Kelli and I agreed it would be better for her to stay and die here at home. Without the chaos of being loaded into the truck and taken to a strange place to die. But Doc said Monday. If she makes it to Monday morning, he was making the arrangements. He can't bear to see her like this. I'm doing most of the caring and feeding and cleaning and cuddling and stuff. He's really avoiding the whole thing. He did the same with Henry and Chloe. It was up to me to do the "dirty work" of caring for them while they suffered. I don't think he realizes how traumatizing this is for me, too.
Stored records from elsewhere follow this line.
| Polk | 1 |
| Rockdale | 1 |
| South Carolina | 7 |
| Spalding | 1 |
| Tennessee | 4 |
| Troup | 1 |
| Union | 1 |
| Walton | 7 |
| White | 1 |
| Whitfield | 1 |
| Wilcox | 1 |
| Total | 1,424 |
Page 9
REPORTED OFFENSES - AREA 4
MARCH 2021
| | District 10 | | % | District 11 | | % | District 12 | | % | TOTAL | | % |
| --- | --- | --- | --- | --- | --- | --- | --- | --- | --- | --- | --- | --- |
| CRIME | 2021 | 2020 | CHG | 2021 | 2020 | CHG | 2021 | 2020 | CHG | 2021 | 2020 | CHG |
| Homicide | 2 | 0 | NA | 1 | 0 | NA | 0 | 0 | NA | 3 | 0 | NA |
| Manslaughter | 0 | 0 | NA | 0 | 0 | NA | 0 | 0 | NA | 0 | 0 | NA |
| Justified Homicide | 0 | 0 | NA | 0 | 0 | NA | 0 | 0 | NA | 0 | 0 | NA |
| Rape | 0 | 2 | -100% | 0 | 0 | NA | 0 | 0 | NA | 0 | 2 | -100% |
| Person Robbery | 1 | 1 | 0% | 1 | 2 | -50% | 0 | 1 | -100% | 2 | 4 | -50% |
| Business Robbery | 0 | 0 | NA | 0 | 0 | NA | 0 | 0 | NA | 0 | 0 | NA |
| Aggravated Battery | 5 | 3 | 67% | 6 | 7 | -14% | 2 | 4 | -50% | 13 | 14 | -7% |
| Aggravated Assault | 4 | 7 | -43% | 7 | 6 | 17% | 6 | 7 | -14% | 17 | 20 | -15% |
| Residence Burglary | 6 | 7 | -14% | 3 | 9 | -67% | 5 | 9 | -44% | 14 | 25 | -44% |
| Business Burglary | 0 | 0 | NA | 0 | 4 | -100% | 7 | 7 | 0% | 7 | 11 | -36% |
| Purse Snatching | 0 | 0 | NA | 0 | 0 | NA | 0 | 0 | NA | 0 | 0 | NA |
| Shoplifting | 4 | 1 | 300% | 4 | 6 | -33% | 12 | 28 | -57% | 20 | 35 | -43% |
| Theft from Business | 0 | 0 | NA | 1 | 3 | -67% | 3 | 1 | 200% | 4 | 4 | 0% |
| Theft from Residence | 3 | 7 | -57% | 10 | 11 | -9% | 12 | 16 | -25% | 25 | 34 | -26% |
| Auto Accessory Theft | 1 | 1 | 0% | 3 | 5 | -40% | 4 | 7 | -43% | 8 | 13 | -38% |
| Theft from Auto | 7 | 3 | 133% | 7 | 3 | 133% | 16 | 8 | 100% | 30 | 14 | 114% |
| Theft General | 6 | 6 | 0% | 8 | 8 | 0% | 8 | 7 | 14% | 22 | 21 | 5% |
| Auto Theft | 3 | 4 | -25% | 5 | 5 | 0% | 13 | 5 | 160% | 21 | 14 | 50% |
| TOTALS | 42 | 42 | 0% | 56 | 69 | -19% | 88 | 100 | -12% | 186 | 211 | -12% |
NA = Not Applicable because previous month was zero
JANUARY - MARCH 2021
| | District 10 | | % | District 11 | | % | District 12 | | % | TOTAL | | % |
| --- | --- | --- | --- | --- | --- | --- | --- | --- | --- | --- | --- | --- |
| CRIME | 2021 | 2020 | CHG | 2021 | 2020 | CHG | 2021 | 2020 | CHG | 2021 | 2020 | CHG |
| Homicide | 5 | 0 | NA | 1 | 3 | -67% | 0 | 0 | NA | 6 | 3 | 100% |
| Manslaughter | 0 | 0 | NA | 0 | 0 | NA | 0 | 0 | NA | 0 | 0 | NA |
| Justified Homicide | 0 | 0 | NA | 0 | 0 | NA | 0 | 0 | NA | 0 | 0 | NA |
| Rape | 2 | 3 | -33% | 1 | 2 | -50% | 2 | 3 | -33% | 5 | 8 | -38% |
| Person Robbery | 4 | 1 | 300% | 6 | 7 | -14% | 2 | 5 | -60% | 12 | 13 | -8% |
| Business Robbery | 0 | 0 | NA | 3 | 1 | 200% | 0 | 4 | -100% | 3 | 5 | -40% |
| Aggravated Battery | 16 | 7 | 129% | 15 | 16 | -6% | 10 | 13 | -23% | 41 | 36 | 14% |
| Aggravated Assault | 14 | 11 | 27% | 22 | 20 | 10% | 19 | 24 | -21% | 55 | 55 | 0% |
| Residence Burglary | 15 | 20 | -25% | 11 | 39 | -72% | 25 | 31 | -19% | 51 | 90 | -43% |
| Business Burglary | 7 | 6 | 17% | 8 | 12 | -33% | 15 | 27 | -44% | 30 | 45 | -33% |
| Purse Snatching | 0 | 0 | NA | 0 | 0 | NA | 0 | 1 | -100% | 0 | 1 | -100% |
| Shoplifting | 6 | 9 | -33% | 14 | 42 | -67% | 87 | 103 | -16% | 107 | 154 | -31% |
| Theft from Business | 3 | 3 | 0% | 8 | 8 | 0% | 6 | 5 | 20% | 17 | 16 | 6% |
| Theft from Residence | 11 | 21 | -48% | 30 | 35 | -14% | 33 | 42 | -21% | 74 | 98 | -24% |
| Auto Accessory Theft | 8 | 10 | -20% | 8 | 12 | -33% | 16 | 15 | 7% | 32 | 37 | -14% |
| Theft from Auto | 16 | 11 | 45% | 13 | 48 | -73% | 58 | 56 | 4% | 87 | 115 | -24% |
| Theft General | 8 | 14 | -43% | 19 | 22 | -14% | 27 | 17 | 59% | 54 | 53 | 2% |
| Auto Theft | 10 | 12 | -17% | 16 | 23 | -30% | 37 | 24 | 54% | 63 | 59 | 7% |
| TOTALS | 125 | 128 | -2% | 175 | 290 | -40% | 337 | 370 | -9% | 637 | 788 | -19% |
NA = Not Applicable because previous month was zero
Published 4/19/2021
But, I want this to end. I want LeLu at peace, and I want him to stop being such a right bastard. Because on the back burner there is still this hacker thing, and I still don't know who it was or if they were done with me or scared off by the FBI shout out. And my damn tooth hurts. It's just everything. If there was a god, he would be a sicker humoured mother fucker than even me.
Someone on twitter today asked if we believed in fate. I said, "I tend to believe in fate when something good happens. When something bad happens, I believe in stupid." I could start the most convoluted religion, if I only had the charisma. And teeth. Teeth would be good with the whole trusting thing. People don't trust you when you don't have teeth. It's like, if you can't hold on to your own teeth, how can I trust you with anything of mine?
When I lay her down, which I must, because she can't move on her own, all coordination is gone, I must make sure all of her legs and tail are in comfortable positions because she cannot adjust them.
I'm going to go now, and hold her in my lap as long as she'll let me.
I appreciate the good thoughts and prayers and juju coming her way. Awe, she just mustered the strength to stretch out. Cool.